While pre-DBS, PD patients with and without RBD showed different clinical profiles, post-DBS, the clinical profiles were comparable between the two groups. In respect to depressive symptoms, apathy and activities of daily living, PD-RBD+ patients show favourable post-DBS outcome. These findings highlight the importance of RBD assessment prior to DBS surgery.
尽管帕金森病(PD)中的快速眼动睡眠行为障碍(RBD)与非运动症状增加有关,但它对深部脑刺激(DBS)结果的影响尚不清楚。这是第一项比较伴 RBD(PD-RBD+)和不伴 RBD(PD-RBD-)的 PD 患者 DBS 后结果的研究。
我们分析了在丘脑底核接受双侧 DBS 治疗的 PD 患者的数据。评估包括夜间多导睡眠图(仅在 DBS 前)以及 DBS 前和 DBS 后的运动和非运动评估。

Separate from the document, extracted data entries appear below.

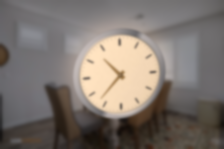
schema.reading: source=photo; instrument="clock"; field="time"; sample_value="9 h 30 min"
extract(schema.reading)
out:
10 h 37 min
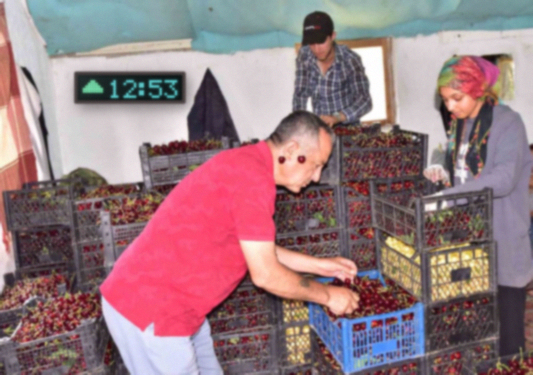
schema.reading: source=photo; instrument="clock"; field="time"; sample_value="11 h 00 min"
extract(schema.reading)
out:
12 h 53 min
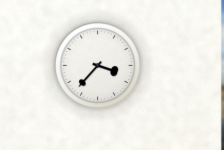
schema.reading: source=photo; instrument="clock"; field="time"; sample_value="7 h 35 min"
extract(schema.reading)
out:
3 h 37 min
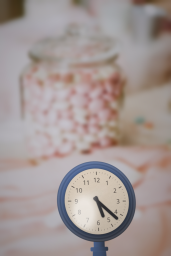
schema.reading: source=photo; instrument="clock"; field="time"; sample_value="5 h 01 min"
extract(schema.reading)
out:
5 h 22 min
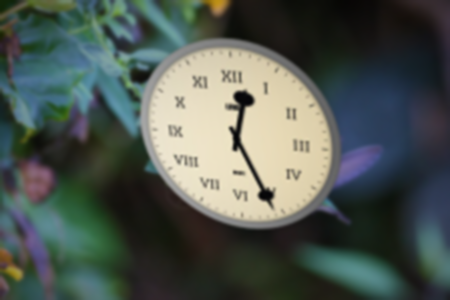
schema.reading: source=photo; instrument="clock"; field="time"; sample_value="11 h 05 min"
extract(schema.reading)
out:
12 h 26 min
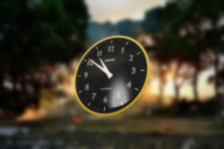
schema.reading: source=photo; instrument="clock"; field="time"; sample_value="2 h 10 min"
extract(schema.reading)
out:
10 h 51 min
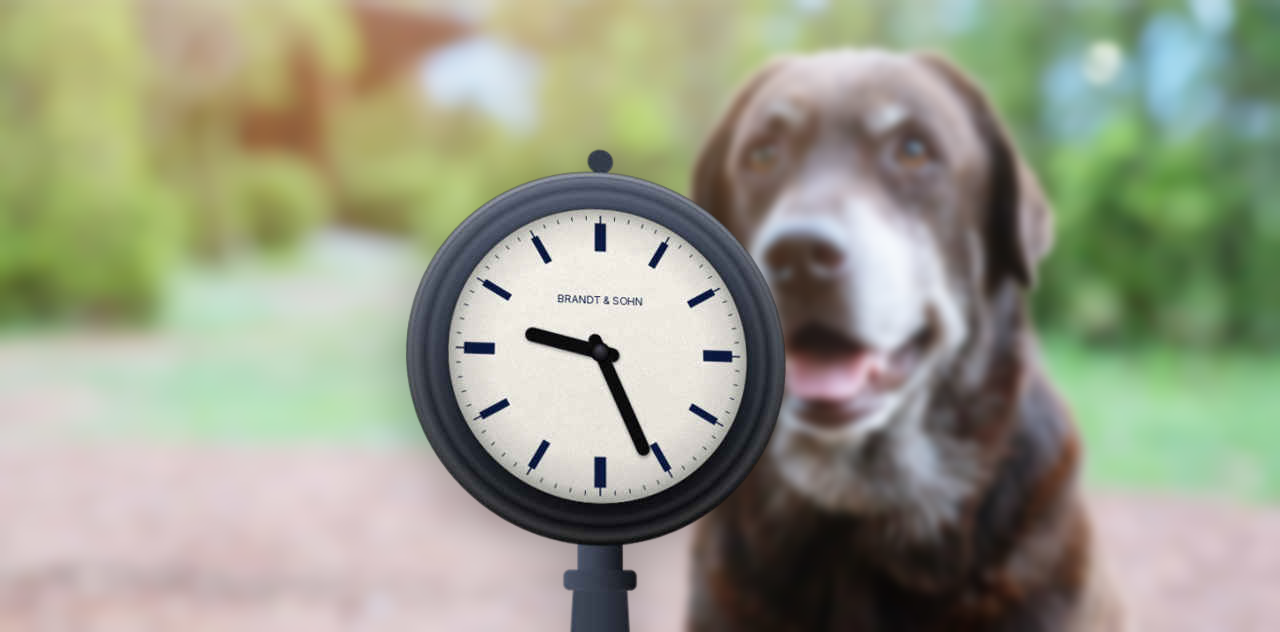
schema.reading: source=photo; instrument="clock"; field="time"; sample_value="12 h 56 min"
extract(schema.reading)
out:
9 h 26 min
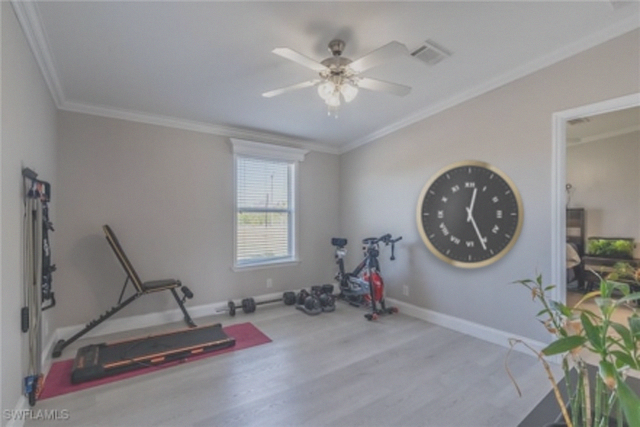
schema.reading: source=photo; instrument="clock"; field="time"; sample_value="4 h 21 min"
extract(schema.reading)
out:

在 50 名 PD 患者(29 名男性,平均年龄 62.5 岁,平均 PD 病程 11.8 年)中,有 24 名(48%)患有 RBD。在 DBS 前,两组在社会人口统计学特征、疾病持续时间和 PD 药物方面相当。多变量分析显示,与运动、非运动和生活质量特征相关的临床特征在伴和不伴 RBD 的 PD 患者之间有显著差异。最具鉴别性的因素是统一帕金森病评定量表(UPDRS)-III、淡漠和抑郁评分。在两组中,DBS 后 UPDRS-III、Epworth 嗜睡量表和 PD 问卷均显著改善。PD-RBD+组的 UPDRS-II 评分显著改善(-45%),而 PD-RBD-组无变化(-14%)。PD-RBD+组的抑郁评分显著改善(-34%),而 PD-RBD-组无变化。PD-RBD+组的淡漠评分无变化,但 PD-RBD-组显著增加(+33%)。
虽然在 DBS 前,伴和不伴 RBD 的 PD 患者表现出不同的临床特征,但在 DBS 后,两组之间的临床特征是可比的。在抑郁症状、淡漠和日常生活活动方面,PD-RBD+患者的 DBS 后结果较好。这些发现强调了在 DBS 手术前评估 RBD 的重要性。